(Stored data entries)
= Beginning of Section =

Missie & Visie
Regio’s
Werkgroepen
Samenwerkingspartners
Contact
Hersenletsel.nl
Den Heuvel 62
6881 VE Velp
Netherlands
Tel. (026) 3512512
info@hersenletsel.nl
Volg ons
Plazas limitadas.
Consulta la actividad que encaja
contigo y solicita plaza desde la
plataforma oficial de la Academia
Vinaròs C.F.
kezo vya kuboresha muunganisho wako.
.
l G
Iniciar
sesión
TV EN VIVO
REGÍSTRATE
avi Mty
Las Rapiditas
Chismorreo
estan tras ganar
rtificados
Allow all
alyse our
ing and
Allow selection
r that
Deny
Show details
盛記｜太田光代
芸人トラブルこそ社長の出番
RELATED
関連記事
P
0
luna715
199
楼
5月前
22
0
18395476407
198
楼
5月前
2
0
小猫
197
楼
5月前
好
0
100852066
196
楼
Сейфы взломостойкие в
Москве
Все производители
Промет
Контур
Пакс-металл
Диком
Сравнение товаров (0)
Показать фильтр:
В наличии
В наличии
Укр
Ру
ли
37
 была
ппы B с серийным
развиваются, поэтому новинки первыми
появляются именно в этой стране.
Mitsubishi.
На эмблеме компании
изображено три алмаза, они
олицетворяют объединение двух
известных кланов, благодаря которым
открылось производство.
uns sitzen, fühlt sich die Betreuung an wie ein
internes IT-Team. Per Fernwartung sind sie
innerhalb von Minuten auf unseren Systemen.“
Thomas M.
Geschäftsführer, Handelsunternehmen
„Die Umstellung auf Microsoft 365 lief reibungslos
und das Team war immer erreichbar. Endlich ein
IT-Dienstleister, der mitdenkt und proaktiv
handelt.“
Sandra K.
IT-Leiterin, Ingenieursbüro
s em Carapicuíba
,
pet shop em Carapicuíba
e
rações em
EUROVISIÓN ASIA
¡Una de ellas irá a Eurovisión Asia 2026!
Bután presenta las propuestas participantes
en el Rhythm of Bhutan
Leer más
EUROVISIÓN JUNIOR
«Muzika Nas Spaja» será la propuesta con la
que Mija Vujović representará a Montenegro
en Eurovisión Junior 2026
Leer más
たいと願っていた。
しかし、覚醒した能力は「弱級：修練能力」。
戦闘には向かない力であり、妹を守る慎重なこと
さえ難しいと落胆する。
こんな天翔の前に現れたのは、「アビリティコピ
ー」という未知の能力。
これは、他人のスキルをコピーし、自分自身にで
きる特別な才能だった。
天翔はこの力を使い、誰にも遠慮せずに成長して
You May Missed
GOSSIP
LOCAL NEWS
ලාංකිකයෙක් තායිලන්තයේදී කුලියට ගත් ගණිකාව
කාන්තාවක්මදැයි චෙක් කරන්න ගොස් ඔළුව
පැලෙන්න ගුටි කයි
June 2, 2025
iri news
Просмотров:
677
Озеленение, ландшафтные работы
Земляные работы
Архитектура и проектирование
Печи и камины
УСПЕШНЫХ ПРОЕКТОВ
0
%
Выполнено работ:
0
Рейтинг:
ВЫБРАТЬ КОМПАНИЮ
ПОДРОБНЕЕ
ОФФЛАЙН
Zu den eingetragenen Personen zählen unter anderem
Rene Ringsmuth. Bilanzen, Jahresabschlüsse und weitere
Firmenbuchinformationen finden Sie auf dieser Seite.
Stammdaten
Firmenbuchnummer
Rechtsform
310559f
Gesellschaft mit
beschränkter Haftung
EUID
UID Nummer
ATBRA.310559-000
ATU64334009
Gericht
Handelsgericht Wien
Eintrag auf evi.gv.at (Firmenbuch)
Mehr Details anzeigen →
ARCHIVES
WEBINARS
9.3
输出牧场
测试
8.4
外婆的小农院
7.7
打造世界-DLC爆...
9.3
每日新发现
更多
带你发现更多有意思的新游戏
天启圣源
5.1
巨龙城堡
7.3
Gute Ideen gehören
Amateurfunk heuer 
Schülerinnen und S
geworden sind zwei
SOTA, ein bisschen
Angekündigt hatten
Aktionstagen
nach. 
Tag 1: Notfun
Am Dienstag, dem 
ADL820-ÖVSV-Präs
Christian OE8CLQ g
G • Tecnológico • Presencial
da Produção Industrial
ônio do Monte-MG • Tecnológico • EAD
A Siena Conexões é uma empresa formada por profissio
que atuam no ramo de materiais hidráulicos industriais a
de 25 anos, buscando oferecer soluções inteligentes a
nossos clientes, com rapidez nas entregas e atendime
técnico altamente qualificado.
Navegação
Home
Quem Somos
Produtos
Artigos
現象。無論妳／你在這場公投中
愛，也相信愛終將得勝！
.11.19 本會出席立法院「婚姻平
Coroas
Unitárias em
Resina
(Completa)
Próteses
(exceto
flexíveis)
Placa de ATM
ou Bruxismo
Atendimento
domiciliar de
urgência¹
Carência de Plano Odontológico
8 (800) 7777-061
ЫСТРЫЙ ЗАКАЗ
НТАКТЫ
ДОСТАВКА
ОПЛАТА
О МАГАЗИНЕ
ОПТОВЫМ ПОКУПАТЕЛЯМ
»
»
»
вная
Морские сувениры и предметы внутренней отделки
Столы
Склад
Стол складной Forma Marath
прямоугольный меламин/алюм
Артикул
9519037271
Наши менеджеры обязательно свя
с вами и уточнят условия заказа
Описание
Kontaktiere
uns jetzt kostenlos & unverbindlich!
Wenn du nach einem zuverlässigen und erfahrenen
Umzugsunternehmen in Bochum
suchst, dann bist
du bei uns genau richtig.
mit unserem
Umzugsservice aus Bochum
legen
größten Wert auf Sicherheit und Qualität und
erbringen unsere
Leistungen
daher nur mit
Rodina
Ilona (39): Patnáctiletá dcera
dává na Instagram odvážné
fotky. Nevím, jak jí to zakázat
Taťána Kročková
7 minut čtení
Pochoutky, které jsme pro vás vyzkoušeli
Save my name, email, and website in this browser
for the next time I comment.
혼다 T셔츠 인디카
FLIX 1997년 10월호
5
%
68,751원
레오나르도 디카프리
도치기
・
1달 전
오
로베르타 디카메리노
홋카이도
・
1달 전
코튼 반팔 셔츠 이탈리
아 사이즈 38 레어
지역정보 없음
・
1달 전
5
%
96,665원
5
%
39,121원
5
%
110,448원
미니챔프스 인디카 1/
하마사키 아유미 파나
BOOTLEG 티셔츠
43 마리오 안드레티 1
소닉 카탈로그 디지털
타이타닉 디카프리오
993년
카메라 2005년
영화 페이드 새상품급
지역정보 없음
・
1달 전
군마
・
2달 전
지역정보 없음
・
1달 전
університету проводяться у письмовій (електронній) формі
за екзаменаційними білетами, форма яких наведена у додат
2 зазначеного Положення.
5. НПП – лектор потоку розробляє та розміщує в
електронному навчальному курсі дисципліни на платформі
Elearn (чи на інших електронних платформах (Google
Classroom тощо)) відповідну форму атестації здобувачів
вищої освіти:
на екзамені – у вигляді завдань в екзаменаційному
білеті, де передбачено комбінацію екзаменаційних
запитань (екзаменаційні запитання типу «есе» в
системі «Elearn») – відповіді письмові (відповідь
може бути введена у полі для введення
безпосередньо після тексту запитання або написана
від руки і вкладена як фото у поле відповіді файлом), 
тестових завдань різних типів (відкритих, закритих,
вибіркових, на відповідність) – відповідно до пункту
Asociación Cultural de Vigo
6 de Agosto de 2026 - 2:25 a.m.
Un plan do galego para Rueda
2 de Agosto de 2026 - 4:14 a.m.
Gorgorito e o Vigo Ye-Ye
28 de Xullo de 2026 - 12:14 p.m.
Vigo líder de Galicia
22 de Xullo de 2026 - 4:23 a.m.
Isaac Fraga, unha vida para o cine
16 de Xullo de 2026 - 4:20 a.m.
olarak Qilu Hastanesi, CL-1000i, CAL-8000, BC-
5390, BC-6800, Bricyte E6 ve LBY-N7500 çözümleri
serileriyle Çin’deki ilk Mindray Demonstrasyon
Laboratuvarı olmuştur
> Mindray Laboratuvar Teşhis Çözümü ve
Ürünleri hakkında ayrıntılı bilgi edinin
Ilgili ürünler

= End of Section =

Please pick out each line of the items above that contains the word "Bochum". Treat uppercase and lowercase letters as different.

Umzugsunternehmen in Bochum
Umzugsservice aus Bochum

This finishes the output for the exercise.